After graduating from law school, where he was the editor-in-chief of the Yale Law Journal, Bennet clerked for the U.S. Fourth Circuit Court of Appeals and later served as counsel to the deputy attorney general for President Bill Clinton. He then took a seven-year detour into what he describes as “a very happy period of time in the private sector.” When his wife, environmental attorney Susan Daggett, took a job with the Earth Justice Legal Defense Fund in Denver, Bennet went to work as director of the Anschutz Investment Company, also in the Mile-High City. During his seven-year stint at Anschutz, Bennet led the reorganization of four distressed companies, which required the restructuring of over $3 billion in debt, and managed the consolidation of three major movie chains into Regal Entertainment Group, the world’s largest film exhibitor.
In 2005, he was appointed a superintendent of the Denver Public Schools. The job was a perfect fit for Bennet, who is an avid supporter of education and providing equal educational opportunities for all students. A 2011 article in Time magazine by Andrew Rotherham listed Bennet among the country’s leading educational activists and predicted that if any changes were made to the No Child Left Behind Act, “or if anything else of significance happens in Washington on educational policy, this Colorado Democrat will be at the center of it.”
In a 2010 interview about her husband on the blog site ColoradoPols.com, Daggett said that she and Bennet were “acutely aware” of the inequalities in our society. “That was one of the things that really motivated Michael at DPS (Denver Public Schools),” she said. “Our kids have all the opportunity in the world because of their station in life. What motivated him was to make sure that kids who weren’t born with advantages had the same opportunities (as our kids)—and that the schools recognized that fundamental inequality.”
As a child, Bennet enjoyed the advantages made possible by his own parents’ social and economic status. One of these was the opportunity to attend a private school, where he was diagnosed with dyslexia at an early age and received the help he needed to work through his learning difficulties.
Other students, however, are not as fortunate. “I’m concerned,” says Bennet, “that there are a lot of children in this country who aren’t getting that close attention at school. More than 80 percent of the people in our jails are high school dropouts. I think it’s so important for us to acknowledge that everyone learns in different ways, and some students are struggling with disabilities like dyslexia. It’s incredibly important that we have systems and people in place to catch these things.”

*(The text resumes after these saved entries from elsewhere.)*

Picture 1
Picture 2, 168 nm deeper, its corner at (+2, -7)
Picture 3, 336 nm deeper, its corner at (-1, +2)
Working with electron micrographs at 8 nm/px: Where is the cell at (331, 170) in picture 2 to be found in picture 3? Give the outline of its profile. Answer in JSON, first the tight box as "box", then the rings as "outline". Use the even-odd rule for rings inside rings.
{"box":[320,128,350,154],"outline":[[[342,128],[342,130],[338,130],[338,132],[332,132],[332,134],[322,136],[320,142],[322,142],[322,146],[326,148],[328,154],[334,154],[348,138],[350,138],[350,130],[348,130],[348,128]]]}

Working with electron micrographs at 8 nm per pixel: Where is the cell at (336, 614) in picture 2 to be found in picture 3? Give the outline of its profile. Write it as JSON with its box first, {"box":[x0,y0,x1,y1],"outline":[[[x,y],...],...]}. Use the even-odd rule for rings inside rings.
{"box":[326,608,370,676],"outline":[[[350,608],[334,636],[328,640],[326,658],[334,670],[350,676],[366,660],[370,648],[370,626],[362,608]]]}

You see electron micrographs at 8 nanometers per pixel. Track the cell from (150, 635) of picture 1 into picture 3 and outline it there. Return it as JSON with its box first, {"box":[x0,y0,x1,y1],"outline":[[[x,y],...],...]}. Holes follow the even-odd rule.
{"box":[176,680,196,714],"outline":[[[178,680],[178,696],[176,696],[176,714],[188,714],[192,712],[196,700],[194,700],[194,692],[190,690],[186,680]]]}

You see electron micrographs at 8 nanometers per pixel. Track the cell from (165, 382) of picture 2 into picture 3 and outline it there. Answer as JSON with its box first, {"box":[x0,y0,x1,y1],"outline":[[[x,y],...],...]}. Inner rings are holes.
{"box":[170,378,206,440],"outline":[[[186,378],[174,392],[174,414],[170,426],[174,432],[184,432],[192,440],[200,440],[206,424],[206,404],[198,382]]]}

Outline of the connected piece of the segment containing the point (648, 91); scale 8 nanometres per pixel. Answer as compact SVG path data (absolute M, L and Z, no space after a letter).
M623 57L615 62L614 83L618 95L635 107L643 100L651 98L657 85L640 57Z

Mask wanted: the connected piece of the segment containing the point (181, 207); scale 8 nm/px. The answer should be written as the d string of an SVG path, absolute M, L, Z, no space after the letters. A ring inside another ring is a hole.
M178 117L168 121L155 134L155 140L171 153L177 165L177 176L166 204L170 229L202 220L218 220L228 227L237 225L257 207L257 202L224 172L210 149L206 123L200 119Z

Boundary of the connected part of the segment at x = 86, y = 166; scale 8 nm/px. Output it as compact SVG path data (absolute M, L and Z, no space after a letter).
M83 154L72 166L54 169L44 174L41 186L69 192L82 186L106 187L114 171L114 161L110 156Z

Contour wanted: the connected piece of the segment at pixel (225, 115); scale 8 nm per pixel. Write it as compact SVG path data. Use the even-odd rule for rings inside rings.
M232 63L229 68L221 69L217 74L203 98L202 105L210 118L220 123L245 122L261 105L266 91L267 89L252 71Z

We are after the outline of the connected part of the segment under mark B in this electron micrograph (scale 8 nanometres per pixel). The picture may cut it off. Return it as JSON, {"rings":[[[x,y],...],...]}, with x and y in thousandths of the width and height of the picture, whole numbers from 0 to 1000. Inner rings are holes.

Bennet, selected in 2009 by Colorado Governor Bill Ritter to fill the U.S. Senate seat vacated by now-Secretary of the Interior Ken Salazar and re-elected in 2010, is also a strong supporter of immigration and healthcare reform and voted in favor of the Patient Protection and Affordable Care Act signed by President Obama in 2010. In recognition of his strong leadership skills and abilities, Bennet’s peers awarded him Ted Kennedy’s seat on the Senate Committee on Health, Education, Labor, and Pensions.